La superbe peinture murale de 9 mètres de Maxfield Parrish, qui occupe toute la longueur du
King Cole Bar, dans l'hôtel St. Régis, fut initialement commanditée par John Jacob Astor
pour le bar de l'hôtel Knickerbocker, sur Times Square. Quand l'immeuble du Knickerbocker
fut transformé en bureaux, la peinture murale fut d'abord installée au Chicago Art Institute
(Institut d'art de Chicago), puis au New York Racquet Club (club de tennis de New York) sur
Park Avenue et enfin dans le bar du St. Régis, où elle est encore. Parrish étant quaker, il
hésitait à peindre une oeuvre destinée à être accrochée dans un débit de boisson, mais Astor
calma ses scrupules en lui offrant une rémunération de 5000 dollars, une somme énorme
pour l'époque, à la condition toutefois que le portrait d'Astor soit au centre de la composition
:
Les anecdotes de ce genre ne manquent pas mais elles sont du ressort de Glenn, et c'est un
domaine qu'il connaît bien. J'ai moi-même contribué à la peinture de deux oeuvres qu'il a
retenues : celle du Waverly Inn à Greenwich Village, et celle du Monkey Bar dans la partie est
de Manhattan, entre les avenues Madison et Park. J'en dirai juste quelques mots. Quand j'ai
repris le Waverly Inn en 2007 avec mes associés Sean Macpherson et Eric Goode, j'ai appelé
le doyen des illustrateurs américains, Ed Sorel, pour une éventuelle peinture murale dans
notre salle de restaurant. Je travaillais déjà avec lui depuis des années, et j'imaginais très
bien ses couleurs chatoyantes et ses caricatures diaboliques dans mon restaurant. Je
souhaitais qu'il représente l'histoire de la vie de bohème qui est un peu la légende de
Greenwich Village. Et le Waverly en était partie intégrante. Il avait été ouvert pendant la
Prohibition, et avait appartenu à la secrétaire de la rédactrice adjointe de Vanity Fair, Clare
Boothe (nom de jeune fille de celle qui devait devenir Clare Boothe Luce).

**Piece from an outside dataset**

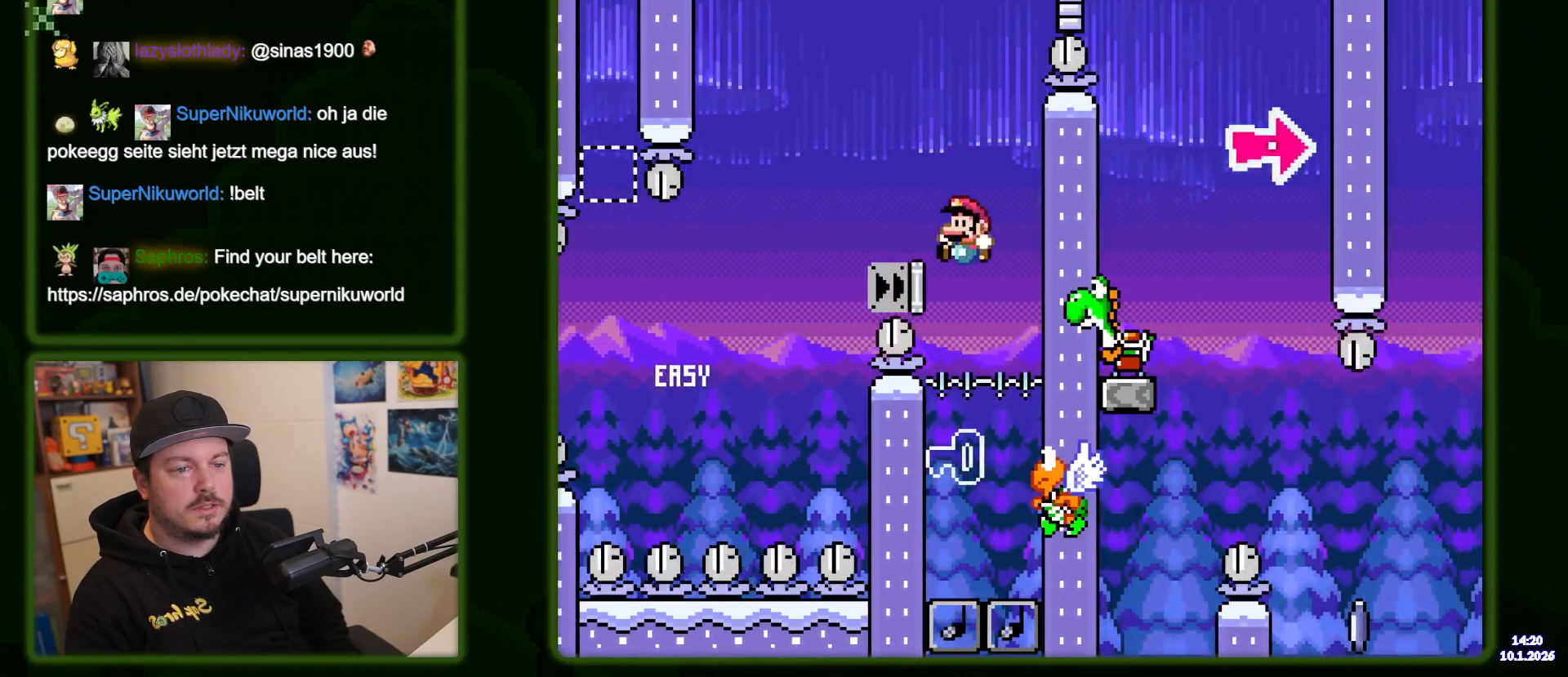
{"dt_ms": 500, "buttons": ["B"], "events": [[117, "B", "up"], [150, "DPAD_RIGHT", "up"], [167, "B", "down"], [267, "DPAD_LEFT", "down"], [400, "DPAD_LEFT", "up"]]}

Cela dit, Ed et moi
avons dressé une liste d'une trentaine de personnages remontant à l'âge héroïque du Village
et jusqu'à l'après-guerre : d'Edgar Allan Poe, John Reed et Willa Cather à Jack Kerouac,
Norman Miller et Joan Baez.
Quelques années plus tard, Jeff Klein, Jeremy King et moi-même avons repris le vénérable
Monkey Bar, restaurant au passé plutôt louche mais à l'avenir selon nous prometteur. Il avait
été fréquenté par Tallulah Bankhead et Tennessee Williams. Tous les deux vivaient à l'hôtel
Élysée, lui aussi de réputation passablement canaille : les gens bien informés du quartier le
recommandaient pour ses «plans culs». Williams y mourut en s'étouffant avec le bouchon
d'un flacon de collyre qu'il cherchait à ouvrir avec les dents. Le bar du restaurant a été
décoré par une série d'artistes facétieux, mettant en scène des personnages simiesques.

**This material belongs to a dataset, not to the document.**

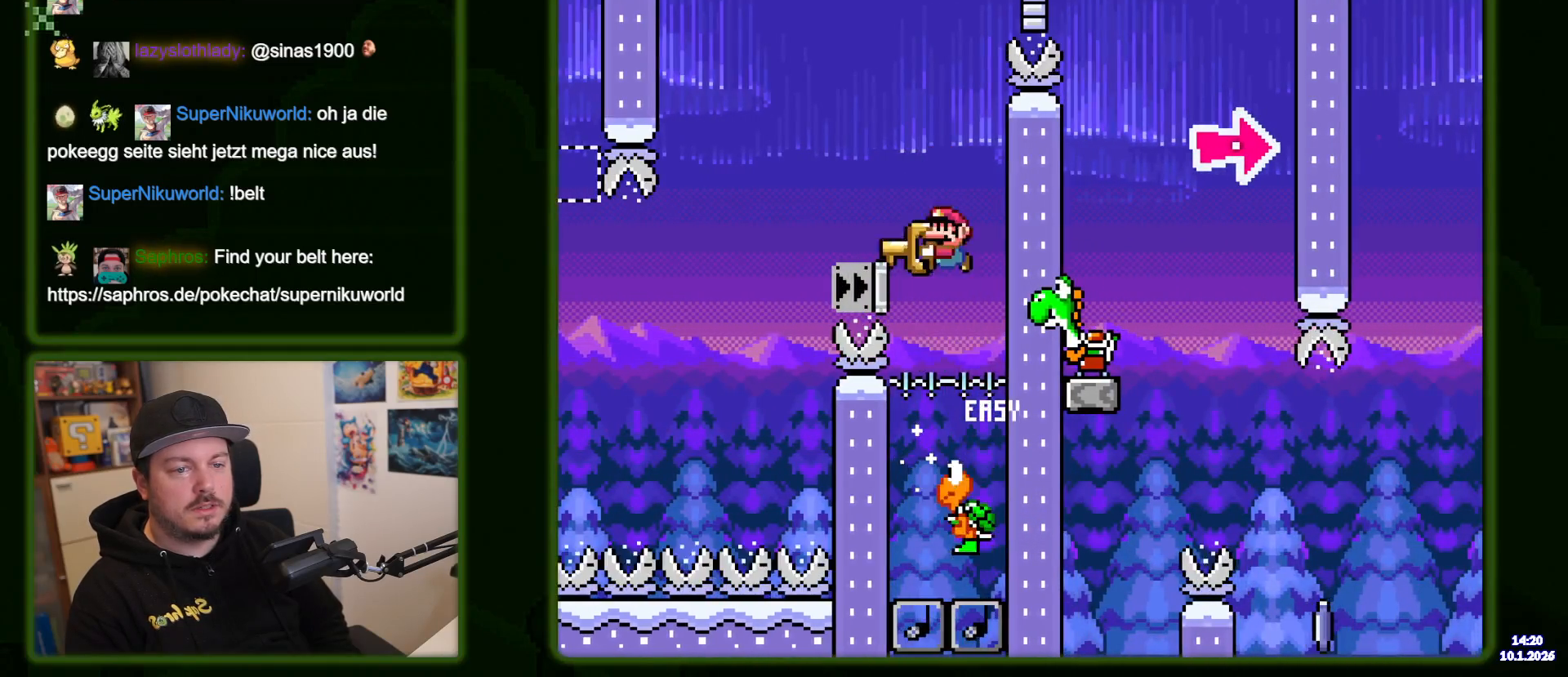
{"dt_ms": 500, "buttons": ["B", "DPAD_RIGHT"], "events": [[383, "DPAD_RIGHT", "down"]]}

Pour la grande salle de restaurant, je suis revenu vers Ed et, après maintes palabres, nous
sommes tombés d'accord sur une galerie de portraits de New-Yorkais de l'âge du jazz :
Harold Ross, Moss Hart, Babe Ruth, Billy Rose, Scott Fitzgerald, Robert Benchley, etc. J'y
mange souvent et au moment de m'asseoir, j'observe ces témoins de l'histoire de notre
grande cité. Comme les autres peintures murales du présent ouvrage, celles du Monkey Bar
et du Waverly Inn s'offrent aux spectateurs d'aujourd'hui pour leur signifier qu'ils s'inscrivent
à leur tour dans cette admirable lignée qui a fait le succès de New York.